Они как раз добрались до Сент-Джеймс-стрит. На Пэлл-Мэлл при выходе из Института уже было жарко, но сейчас духота навалилась на них вместе с обжигающим ветром, который вдобавок нес пыль, поднимавшуюся от проезжавших мимо карет, всадников и даже от пешеходов. Теперь у Леони еще разболелась и голова, причем так же сильно, как нога. Она пыталась вспомнить, когда в последний раз слышала о леди Глэдис Фэрфакс, но голова отказывалась работать из-за жары, боли и общего замешательства.

– Так и есть, – сказал он. – Я возьму вас на руки.

Что и сделал. Леони не успела отказаться, а потом ее протесты были заглушены его шейным платком.

– Да, все на нас будут смотреть, – согласился Лисберн. – Но это же отличная возможность заявить о себе, вы так не считаете? Знаете, я уверен, что набью себе руку в этом деле.

* * *

Тем временем в Британском Институте

Сэр Роджер Тикер и мистер Джон Меффат, эсквайр, были среди немногих, кто обратил внимание на то, что лорд Лисберн ушел вместе с мисс Нуаро. Эти два господина появились в Институте вместе с группой почитателей Суонтона, но не принадлежали к их числу, хотя в прошлом были одноклассниками поэта.

Они не относились к любимым одноклассникам, потому что почти год нещадно третировали его, пока лорд Лисберн случайно не узнал об этом и не проучил их. Причем неоднократно. Ведь они не поняли с первого раза, что к чему. Но эти молодые люди оказались не только непонятливыми, но еще и злопамятными.

Они следовали за толпой почитательниц Суонтона в нескольких шагах, отчасти из-за того, чтобы оставаться на безопасном расстоянии от лорда Лисберна.

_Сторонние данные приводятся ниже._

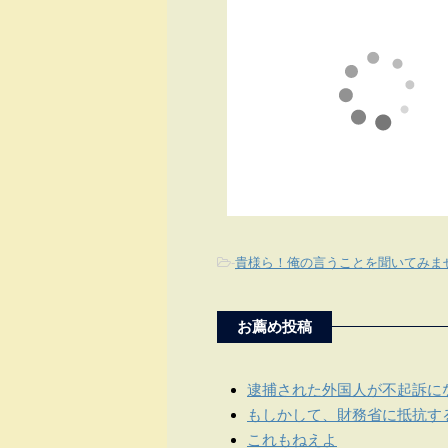
-
貴様ら！俺の言うことを聞いてみま
お薦め投稿
逮捕された外国人が不起訴に
もしかして、財務省に抵抗する
これもねえよ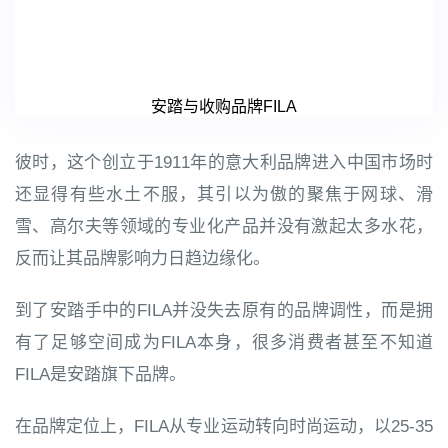
安踏与收购品牌FILA
彼时，这个创立于1911年的意大利品牌进入中国市场时
还显得有些水土不服，其引以为傲的聚焦于网球、滑
雪、高尔夫等领域的专业化产品并没有激起太多水花，
反而让其品牌影响力日趋边缘化。
到了安踏手中的FILA并没失去原有的品牌调性，而是拥
有了足够空间成为FILA本身，很多消费者甚至不知道
FILA是安踏旗下品牌。
在品牌定位上，FILA从专业运动转向时尚运动，以25-35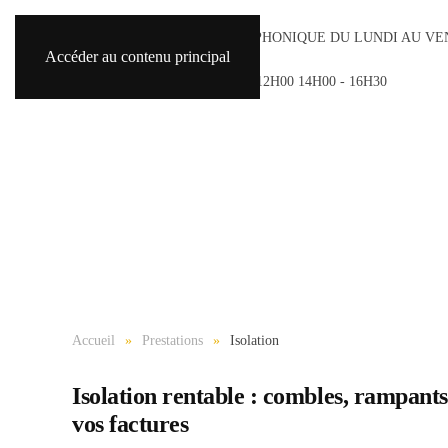
ACCUEIL TÉLÉPHONIQUE DU LUNDI AU VE
Accéder au contenu principal
8H30 - 18H30
SAMEDI 9H00 - 12H00 14H00 - 16H30
Accueil
Prestations
Isolation
Isolation rentable : combles, rampant
vos factures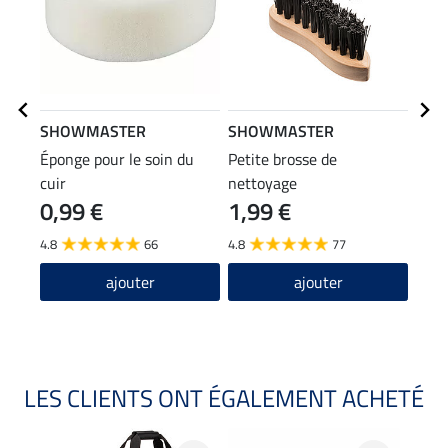
SHOWMASTER
SHOWMASTER
STE
Éponge pour le soin du
Petite brosse de
Emba
cuir
nettoyage
0,99 €
1,99 €
(12,90
12
4.8
66
4.8
77
4.6
ajouter
ajouter
LES CLIENTS ONT ÉGALEMENT ACHETÉ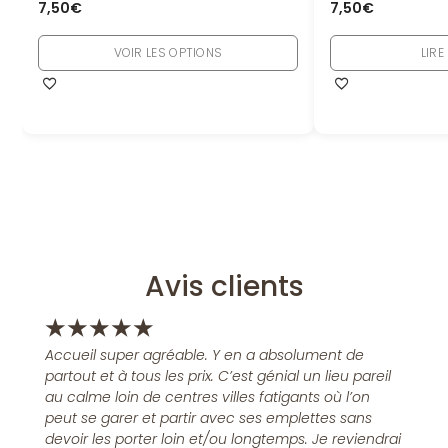
7,50
€
7,50
€
VOIR LES OPTIONS
LIRE
Avis clients
★
★
★
★
★
Accueil super agréable. Y en a absolument de
partout et à tous les prix. C’est génial un lieu pareil
au calme loin de centres villes fatigants où l’on
peut se garer et partir avec ses emplettes sans
devoir les porter loin et/ou longtemps. Je reviendrai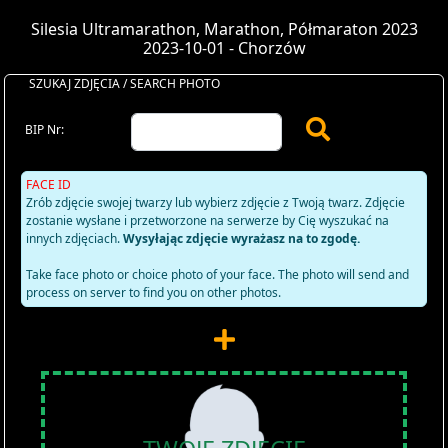
Silesia Ultramarathon, Marathon, Półmaraton 2023
2023-10-01 - Chorzów
SZUKAJ ZDJĘCIA / SEARCH PHOTO
BIP Nr:
FACE ID
Zrób zdjęcie swojej twarzy lub wybierz zdjęcie z Twoją twarz. Zdjęcie
zostanie wysłane i przetworzone na serwerze by Cię wyszukać na
innych zdjęciach.
Wysyłając zdjęcie wyrażasz na to zgodę.
Take face photo or choice photo of your face. The photo will send and
process on server to find you on other photos.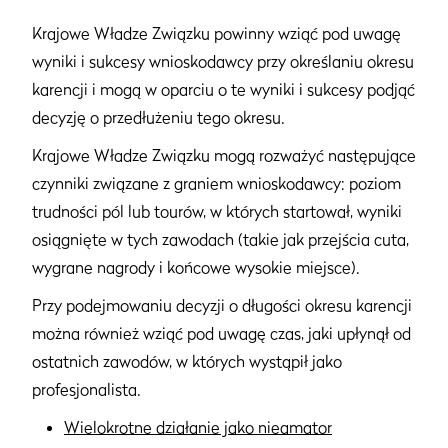
Krajowe Władze Związku powinny wziąć pod uwagę
wyniki i sukcesy wnioskodawcy przy określaniu okresu
karencji i mogą w oparciu o te wyniki i sukcesy podjąć
decyzję o przedłużeniu tego okresu.
Krajowe Władze Związku mogą rozważyć następujące
czynniki związane z graniem wnioskodawcy: poziom
trudności pól lub tourów, w których startował, wyniki
osiągnięte w tych zawodach (takie jak przejścia cuta,
wygrane nagrody i końcowe wysokie miejsce).
Przy podejmowaniu decyzji o długości okresu karencji
można również wziąć pod uwagę czas, jaki upłynął od
ostatnich zawodów, w których wystąpił jako
profesjonalista.
Wielokrotne działanie jako nieamator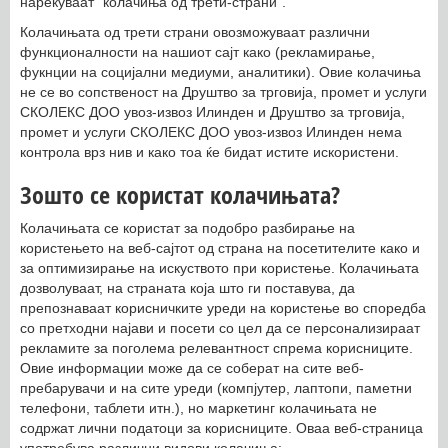
нарекуваат “колачиња од трети-страни”.
Колачињата од трети страни овозможуваат различни
функционалности на нашиот сајт како (рекламирање,
фукнции на социјални медиуми, аналитики). Овие колачиња
не се во сопственост на Друштво за трговија, промет и услуги
СКОЛЕКС ДОО увоз-извоз Илинден и Друштво за трговија,
промет и услуги СКОЛЕКС ДОО увоз-извоз Илинден нема
контрола врз нив и како тоа ќе бидат истите искористени.
Зошто се користат колачињата?
Колачињата се користат за подобро разбирање на
користењето на веб-сајтот од страна на посетителите како и
за оптимизирање на искуството при користење. Колачињата
дозволуваат, на страната која што ги поставува, да
препознаваат корисничките уреди на користење во споредба
со претходни најави и посети со цел да се персонализираат
рекламите за поголема релевантност спрема корисниците.
Овие информации може да се соберат на сите веб-
пребарувачи и на сите уреди (компјутер, лаптопи, паметни
телефони, таблети итн.), но маркетинг колачињата не
содржат лични податоци за корисниците. Оваа веб-страница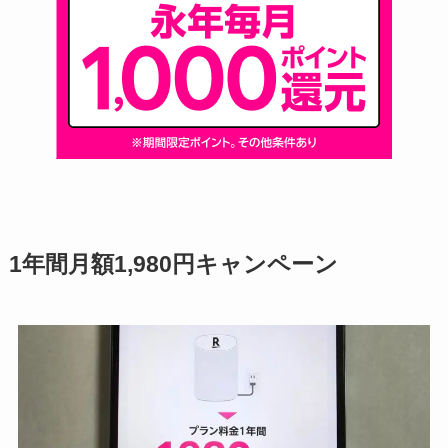
1年間月額1,980円キャンペーン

Тикер проводил маркиза взглядом до лестницы. Как только Лисберн с мисс Нуаро исчезли из поля зрения, он заявил:

– Все, можно не сомневаться, маркиз готов.

– Если кто готов, так это французская модистка, – откликнулся Меффат. – Ставлю десять фунтов.

– У тебя нет десяти фунтов, – заметил Тикер.

– У тебя тоже.

Роджер снова повернулся к поэту. Они понаблюдали, как юные женщины уже вовсе не исподтишка толкали друг друга, чтобы оказаться ближе к своему идолу, а он в это время целенаправленно двигался к Веронезе.

– Надоедливый сопляк, не так ли? – сказал Тикер.

– Всегда таким был.

– Пишет сплошной вздор.

– Всегда так писал.

Никто не смог бы осудить их за то, что они не сделали все возможное, чтобы просветить читающую публику. Перед возвращением Суонтона в Англию эти двое распространили через различные журналы полдюжины анонимных памфлетов, имевших отношение к его поэзии, в дополнение к паре непристойных лимериков. Большинство критиков поддержали их.

Но одна молодая светская особа проигнорировала мнение критиков и купила «Алцинт и другие поэмы» – сборник мрачных стихотворений Суонтона, и, судя по всему, выплакала все слезы. Она рассказала своим подругам о новом лорде Байроне, которого открыла. Потом весть о нем распространилась, и типографщики не успевали удовлетворять спрос, возникший на его книги.[5]

Так как наблюдать за поэтом доставляло мало удовольствия, Тикер и Меффат обратили свое внимание на незадачливого художника, который, вновь установив мольберт, пытался подправить свою пострадавшую картину.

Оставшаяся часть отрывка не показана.